Parking Pandemonium Adds to Senior Stress
A joke for some, a safety concern for others, student on-campus parking needs reconsidering
October 15, 2021
When the first Model T first drove on American roads, there was no way anyone, whether or not their last name was Ford, could have predicted what would one day be the most First World Problem in American history: parking.
Friends School of Baltimore, in an act of true kindness, gives students not one, but two entire parking lots to use! The smaller of the two is J-lot, which is shaped like a certain letter of the alphabet. It holds maybe 15 cars. The larger of the two is Senior lot, which holds a more respectable number of cars.
Enough spots are available to accommodate the seniors and some juniors. So that’s fine, right?
Yes. Until you factor in The Walk. The Walk all seniors know. The walk from the parking lots – roughly half a mile – to the main office.
It begins with a rather moist walk through a soccer field, which you can avoid if you arrive early enough to park in J-lot. Then you must trudge uphill, via a paved path that ignites your calves, which haven’t even had time to stretch.
Then, normally, you’re presented with a choice: cross the turf or pavement? Due to some recent drug activity on campus, and “canine fecal releases” on the turf, that choice is made for you, and the walk now includes a longer path around the turf. Finally, you must cross the Middle School campus and walk up the endless staircase and into the main office.
I remember the first day I parked there and made that walk. Once I got into the Upper School building, I texted my friends, joking about our parking lots being in literally a different neighborhood than campus.
“Ben,” one at another local school responded, “that can’t be right.”
Oh, but it is. This just gives some context as to what other Maryland high schools have in terms of parking. Our situation, to a peer, seems unbelievable. To us, though, it’s the norm.
“I mean, obviously I’d like to park closer to school, but I get it,” says senior Noah Moylan, who drives to school. “[It’s] inconvenient but understandable.”
Noah, too, has some insight about what other schools have in terms of parking. However, Noah’s intel tells us that perhaps FSB doesn’t have it so bad.
“I mean, at St. Pauls, you have to walk all the way up that massive hill,” he reports.
Noah is of the “It is what it is” school of thought when it comes to parking. It sucks. It frustrates him. But there’s no changing it.
“It can’t be fixed,” he says.
But as I talked to him, he didn’t have the same ire that I did about it. Maybe that’s because it’s nice outside right now. School hasn’t become the ever-accelerating roller coaster of assignments yet, and the sun still shows us mercy by burning away the cold of night.
“It’s not bad,” Noah told me – “until winter.”
As the weather gets colder, the air hits you like javelins of ice as you exit your car. The soil loses its softness and turns steely and unforgiving. The wind is cold enough that it sometimes seems like it may shatter your face. And if the wind doesn’t, the stress of the looming school days ahead just might.

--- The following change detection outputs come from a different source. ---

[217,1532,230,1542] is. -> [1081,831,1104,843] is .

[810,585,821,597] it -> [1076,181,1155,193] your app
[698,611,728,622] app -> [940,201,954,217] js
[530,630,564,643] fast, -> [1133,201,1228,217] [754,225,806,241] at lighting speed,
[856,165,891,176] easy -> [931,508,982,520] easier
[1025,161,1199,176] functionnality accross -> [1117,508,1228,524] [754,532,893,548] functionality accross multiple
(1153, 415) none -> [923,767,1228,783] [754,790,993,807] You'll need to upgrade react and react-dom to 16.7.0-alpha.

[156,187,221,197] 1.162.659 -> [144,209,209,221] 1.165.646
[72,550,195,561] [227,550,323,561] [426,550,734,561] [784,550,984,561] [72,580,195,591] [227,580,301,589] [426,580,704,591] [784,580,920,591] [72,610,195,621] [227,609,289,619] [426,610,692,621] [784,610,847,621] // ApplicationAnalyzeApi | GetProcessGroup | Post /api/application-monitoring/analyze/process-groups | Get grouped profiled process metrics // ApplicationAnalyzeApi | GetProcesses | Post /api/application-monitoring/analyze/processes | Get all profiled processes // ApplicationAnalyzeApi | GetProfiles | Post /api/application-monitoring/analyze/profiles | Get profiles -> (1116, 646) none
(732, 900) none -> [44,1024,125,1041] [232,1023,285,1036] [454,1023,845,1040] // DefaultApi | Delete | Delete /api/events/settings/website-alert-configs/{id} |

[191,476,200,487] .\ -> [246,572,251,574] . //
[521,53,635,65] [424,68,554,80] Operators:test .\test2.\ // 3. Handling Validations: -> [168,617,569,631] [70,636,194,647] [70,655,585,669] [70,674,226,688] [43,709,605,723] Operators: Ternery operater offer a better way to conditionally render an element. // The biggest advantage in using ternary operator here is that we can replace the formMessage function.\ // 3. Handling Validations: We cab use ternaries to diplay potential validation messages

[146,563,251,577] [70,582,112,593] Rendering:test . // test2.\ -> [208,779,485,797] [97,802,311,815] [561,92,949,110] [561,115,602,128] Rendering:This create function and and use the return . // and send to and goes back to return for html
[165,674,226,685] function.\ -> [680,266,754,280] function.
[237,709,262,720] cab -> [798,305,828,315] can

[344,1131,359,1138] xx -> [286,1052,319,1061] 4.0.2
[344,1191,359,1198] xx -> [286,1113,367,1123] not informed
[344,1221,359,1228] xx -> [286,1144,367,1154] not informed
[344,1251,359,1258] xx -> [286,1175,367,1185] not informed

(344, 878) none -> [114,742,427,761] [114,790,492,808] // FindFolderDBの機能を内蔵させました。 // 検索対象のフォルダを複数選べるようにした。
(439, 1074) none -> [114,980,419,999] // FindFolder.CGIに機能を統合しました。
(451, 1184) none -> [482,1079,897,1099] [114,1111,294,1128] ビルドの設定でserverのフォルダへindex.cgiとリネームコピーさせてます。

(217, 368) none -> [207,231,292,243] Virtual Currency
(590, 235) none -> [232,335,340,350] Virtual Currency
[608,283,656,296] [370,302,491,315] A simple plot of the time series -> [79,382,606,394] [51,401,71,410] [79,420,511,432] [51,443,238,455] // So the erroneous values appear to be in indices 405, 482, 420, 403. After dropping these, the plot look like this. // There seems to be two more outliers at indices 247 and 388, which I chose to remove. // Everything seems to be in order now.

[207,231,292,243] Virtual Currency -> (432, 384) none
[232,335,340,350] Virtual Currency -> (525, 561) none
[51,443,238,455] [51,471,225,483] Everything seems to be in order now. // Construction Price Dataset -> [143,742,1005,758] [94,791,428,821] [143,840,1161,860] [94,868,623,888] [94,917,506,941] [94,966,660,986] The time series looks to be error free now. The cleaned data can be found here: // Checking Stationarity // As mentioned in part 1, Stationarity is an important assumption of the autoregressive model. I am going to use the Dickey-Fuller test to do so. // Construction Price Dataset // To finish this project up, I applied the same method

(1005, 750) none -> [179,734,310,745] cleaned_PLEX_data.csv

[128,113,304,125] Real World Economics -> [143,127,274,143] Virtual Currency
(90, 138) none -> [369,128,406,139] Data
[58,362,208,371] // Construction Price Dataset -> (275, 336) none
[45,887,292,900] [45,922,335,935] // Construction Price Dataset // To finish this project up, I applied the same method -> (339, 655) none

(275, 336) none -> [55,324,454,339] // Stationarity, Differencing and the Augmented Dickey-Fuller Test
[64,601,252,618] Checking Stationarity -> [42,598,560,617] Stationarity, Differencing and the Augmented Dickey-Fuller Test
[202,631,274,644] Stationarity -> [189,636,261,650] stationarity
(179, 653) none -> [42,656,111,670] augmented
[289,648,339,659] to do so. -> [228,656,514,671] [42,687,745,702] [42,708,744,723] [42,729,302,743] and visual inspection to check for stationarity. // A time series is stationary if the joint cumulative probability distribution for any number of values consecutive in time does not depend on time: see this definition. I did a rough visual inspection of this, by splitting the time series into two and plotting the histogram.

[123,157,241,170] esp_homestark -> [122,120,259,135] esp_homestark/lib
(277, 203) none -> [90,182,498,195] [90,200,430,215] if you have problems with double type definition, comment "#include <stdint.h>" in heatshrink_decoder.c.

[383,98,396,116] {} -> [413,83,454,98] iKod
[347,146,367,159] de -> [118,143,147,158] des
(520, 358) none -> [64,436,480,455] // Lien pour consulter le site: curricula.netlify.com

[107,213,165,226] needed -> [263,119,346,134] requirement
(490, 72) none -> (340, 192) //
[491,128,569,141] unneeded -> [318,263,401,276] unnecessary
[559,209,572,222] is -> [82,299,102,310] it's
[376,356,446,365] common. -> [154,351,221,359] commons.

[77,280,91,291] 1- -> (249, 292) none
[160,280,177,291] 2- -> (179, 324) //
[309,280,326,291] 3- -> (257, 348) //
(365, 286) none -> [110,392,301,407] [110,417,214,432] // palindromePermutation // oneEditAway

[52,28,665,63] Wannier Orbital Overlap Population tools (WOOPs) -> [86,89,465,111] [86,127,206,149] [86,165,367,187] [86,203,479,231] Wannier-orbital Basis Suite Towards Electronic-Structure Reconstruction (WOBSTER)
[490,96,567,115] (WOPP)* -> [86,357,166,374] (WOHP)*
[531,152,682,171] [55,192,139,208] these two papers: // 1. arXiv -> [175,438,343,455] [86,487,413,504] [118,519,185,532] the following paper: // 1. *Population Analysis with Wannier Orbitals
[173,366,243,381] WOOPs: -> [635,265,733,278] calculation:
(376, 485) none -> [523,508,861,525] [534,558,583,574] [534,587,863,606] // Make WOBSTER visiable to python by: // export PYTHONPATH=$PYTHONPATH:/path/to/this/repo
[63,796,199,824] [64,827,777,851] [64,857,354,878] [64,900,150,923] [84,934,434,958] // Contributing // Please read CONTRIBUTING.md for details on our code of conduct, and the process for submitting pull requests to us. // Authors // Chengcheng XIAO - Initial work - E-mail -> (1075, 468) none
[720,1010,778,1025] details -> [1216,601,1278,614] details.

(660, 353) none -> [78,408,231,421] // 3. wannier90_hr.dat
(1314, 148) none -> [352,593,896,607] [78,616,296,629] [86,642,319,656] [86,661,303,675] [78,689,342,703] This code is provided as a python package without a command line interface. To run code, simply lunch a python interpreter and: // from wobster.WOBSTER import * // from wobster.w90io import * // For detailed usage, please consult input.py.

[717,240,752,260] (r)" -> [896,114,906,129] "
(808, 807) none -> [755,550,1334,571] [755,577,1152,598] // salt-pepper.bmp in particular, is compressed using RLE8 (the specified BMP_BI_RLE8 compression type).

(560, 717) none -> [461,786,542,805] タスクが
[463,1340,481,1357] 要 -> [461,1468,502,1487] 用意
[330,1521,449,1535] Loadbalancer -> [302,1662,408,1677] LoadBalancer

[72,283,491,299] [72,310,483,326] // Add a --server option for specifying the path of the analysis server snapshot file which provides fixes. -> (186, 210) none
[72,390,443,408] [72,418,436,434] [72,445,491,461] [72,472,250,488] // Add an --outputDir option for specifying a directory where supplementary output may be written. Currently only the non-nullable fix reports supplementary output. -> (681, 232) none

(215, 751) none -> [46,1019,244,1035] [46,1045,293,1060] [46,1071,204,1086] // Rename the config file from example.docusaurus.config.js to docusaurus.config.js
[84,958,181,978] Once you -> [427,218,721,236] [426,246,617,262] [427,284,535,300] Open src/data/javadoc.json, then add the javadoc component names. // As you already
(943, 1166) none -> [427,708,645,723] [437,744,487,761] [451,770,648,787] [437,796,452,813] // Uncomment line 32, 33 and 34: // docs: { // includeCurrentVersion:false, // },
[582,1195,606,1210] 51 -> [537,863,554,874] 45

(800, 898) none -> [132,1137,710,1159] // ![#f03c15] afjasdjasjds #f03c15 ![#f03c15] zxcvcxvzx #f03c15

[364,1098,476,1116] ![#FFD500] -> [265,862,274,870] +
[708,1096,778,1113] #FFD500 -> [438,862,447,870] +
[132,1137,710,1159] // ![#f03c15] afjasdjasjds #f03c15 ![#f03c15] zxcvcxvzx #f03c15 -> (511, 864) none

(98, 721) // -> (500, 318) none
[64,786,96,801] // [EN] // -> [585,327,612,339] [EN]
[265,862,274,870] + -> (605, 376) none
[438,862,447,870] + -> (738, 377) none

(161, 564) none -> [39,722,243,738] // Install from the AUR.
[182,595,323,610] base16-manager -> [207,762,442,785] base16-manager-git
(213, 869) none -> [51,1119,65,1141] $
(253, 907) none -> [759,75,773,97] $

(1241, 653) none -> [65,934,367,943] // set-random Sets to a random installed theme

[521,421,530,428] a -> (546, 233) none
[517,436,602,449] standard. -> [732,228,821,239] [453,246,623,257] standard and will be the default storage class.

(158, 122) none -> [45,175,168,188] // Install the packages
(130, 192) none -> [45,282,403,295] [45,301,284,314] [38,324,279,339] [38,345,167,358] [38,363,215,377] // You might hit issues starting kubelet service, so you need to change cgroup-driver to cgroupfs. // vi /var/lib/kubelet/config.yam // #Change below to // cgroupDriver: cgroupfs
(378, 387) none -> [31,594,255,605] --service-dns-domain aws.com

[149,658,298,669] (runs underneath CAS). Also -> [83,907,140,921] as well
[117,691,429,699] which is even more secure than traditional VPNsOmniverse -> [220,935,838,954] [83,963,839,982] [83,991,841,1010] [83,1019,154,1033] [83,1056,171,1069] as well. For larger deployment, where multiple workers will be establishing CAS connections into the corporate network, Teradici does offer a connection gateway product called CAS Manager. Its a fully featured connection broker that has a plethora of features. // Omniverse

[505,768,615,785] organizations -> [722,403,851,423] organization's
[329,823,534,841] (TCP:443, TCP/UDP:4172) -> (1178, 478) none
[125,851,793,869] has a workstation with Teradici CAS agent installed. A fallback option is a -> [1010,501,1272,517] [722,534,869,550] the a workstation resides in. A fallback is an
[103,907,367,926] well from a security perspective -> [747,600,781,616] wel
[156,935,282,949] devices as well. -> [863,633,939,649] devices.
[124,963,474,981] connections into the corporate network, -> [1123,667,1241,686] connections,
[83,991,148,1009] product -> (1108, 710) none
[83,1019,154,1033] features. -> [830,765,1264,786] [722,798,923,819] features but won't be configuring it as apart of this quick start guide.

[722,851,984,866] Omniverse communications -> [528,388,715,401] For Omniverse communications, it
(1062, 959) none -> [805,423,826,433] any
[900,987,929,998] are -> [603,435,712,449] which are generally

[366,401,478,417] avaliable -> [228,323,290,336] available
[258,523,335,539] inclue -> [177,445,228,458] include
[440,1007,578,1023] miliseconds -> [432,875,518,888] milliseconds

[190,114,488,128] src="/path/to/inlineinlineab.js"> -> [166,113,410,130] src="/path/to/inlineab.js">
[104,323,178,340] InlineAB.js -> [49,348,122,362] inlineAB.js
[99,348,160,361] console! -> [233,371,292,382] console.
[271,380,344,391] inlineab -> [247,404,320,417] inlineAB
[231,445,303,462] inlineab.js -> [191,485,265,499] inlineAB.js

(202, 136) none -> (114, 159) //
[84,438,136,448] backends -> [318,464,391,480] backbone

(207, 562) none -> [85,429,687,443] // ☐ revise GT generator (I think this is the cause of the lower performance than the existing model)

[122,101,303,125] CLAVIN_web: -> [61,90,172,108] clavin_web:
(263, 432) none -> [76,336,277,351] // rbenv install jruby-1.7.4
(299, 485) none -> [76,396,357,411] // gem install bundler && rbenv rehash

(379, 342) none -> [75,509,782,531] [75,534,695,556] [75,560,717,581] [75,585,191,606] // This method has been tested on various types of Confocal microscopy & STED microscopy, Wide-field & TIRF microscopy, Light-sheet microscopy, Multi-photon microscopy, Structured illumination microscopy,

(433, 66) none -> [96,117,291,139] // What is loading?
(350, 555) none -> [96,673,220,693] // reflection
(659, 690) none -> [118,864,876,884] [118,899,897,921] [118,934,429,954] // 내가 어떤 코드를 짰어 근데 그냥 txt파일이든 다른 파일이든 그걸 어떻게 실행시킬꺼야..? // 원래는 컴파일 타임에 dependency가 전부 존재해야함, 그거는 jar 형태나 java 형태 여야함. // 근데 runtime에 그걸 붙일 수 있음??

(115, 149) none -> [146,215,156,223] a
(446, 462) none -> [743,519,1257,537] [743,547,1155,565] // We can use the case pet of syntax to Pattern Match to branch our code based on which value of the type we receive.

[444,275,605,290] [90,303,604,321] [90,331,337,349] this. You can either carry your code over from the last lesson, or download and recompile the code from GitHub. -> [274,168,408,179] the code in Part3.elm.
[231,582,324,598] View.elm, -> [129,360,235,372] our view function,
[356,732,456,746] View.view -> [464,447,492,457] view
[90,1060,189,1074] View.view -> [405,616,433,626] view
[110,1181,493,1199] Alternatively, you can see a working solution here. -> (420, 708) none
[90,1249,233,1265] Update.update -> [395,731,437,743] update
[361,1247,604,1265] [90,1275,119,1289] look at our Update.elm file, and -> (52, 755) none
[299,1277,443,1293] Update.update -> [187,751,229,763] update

“You can’t walk through the fields or you’ll ruin your shoes,” says senior driver Graham Rifkin. Unlike Noah, Graham got a preview of the parking situation as a freshman when his sister drove him to school every morning. He says that even then, he could tell it was a rough walk. A soccer player, Graham says the walk is even worse after practice.
“We’re getting out of practice at 5:30 or so, and then walking back with sore legs.”
More serious than the inconvenience of the walk is the safety concerns raised by several girls in my class. They all agreed that, after dark, the area around the parking lot is not the greatest place to be, and unfortunately that’s especially true for young women. Again, this is worse in the winter, when the sun sets earlier and earlier every day.
Whether your reasons are petty, like mine, or more serious, like worrying for your safety every evening, the parking at Friends is an ordeal. One that, as seniors with enough on our plates, we shouldn’t have to deal with.